Para definir melhor o filme, utilizaria a seguinte frase: a brutalidade do trauma. Esta brutalidade tanto é visível na forma como ele realiza as suas missões no papel de mercenário, como na própria forma como sobrevive ao quotidiano. A primeira é caracterizada de forma incrível. Desde as escolhas dos materiais que compra na drogaria à forma meticulosa como executa o assassinato. Calmamente percorre a área de acção, encontra as fragilidades na segurança do alvo e, com uma força imparável e indomável, destrói tudo à sua frente. Numa entrevista, o realizador coreano Chan-wook Park, reflectiu na violência gráfica das armas brancas em detrimento da utilização das armas de fogo, muito utilizadas nos filmes ocidentais. Segundo ele, a arma branca, neste caso o martelo, obriga o espectador a chocar com a realidade de uma pessoa a matar outra de uma forma que não é instantânea e é muito mais violenta. O sangue salta, os ossos são partidos e as expressões faciais são visíveis à luz do dia. E é esta imagem que nos é transmitida por esta personagem. Alguém que é meticuloso, altamente frio e eficiente. Saltando de divisão em divisão da casa vemos corpos estendidos no chão em sangue e com um golpe no corpo. Uma força da natureza.

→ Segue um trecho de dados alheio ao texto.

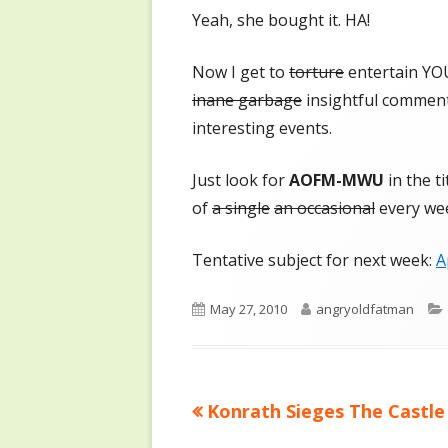
Yeah, she bought it. HA!
Now I get to
torture
entertain YO
inane garbage
insightful commen
interesting events.
Just look for
AOFM-MWU
in the t
of
a single
an occasional
every we
Tentative subject for next week:
A
Published
Author
May 27, 2010
angryoldfatman
on
Previous
Konrath Sieges The Castle
Post
article:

Apesar de todo o sofrimento constante, que chega de forma brutal e sem qualquer padrão, ainda tem na sua vida uma razão para viver, a sua mãe. É nela que deposita o seu lado mais humano. Porém, por mais contraditório que pareça, esta relação é emocionalmente perigosa porque situa-se num limbo entre a devoção de filho e o ódio mais puro. Enquanto a sua mão toma banho ele vai deixando cair uma faca no chão e, de forma instintiva, no último segundo desvia o pé. Este processo é feito de forma sistemática como se o próprio tivesse criado um teste onde ele avalia os seus impulsos para sobreviver. Até que ponto ele consegue endurecer este ambiente tóxico?

Contrastando com esta violência bruta, em dois momentos somos surpreendidos com um lado humano da personagem, para além de um primeiro já referido relativamente à sua mãe. Um primeiro quando compra bebida e comida para a jovem que resgatou e uma segunda quando se deita ao lado de um dos assassinos da sua mãe enquanto o primeiro está no seu leito de morte. A segunda cena é a que pode mais surpreender o espectador. Mesmo sentindo uma enorme dor e um ódio pelo assassino, não deixou de dar valor à vida humana e respeitar o último desejo da pessoa. É tão estranho que um ser humano no meio de tanta confusão, no meio de um turbilhão de sentimentos que se juntaram já a uma mente instável tenha encontrado um momento de solidariedade e de compaixão para com uma segunda pessoa, ainda por cima naquele contexto. Após esta cena, Joe decide fazer um funeral para a mãe num lago criando uma das cenas mais bonitas do filme. Por momentos parece que ele decide partir com a mãe para o outro lado, um suicídio compreensível que contém uma beleza imaculada pelos raios de luz que reflectem na água. Talvez seja dos raros momentos em que podemos calmamente reflectir sobre as acções da personagem.

O trauma relativo aos tempos em que esta personagem foi militar acabou por não ser suficientemente bem explorado. Mesmo que os traumas de infância também surgissem ao longo do filme de forma inesperada e sempre durante uns meros segundos, este primeiro foi mais difícil de compreender. Digo isto, porque não foi legível a razão exacta pela qual acabou por ficar com stress pós-traumático. Será que foi pelo simples facto de ter estado numa zona de guerra e a isso naturalmente estar a par um conjunto de situações horríveis ou será que aconteceu algo distinto na vida dele? Se o filme se tivesse alongado durante mais uns minutos facilmente esta parte teria sido mais aprofundada, obviamente sem contrastar com a tensão que foi sendo criada ao longo do filme.

Porém, não é por isso que não deixa de ser um dos melhores filmes deste ano e que, infelizmente, passou ao lado dos holofotes, um ano após a sua estreia no festival de Cannes. A realizadora escocesa consegue criar um thriller cheio de acção e tensão na cabeça de uma personagem complexa que vive no mundo underground de uma cidade corrompida até ao sistema político. Brilhante!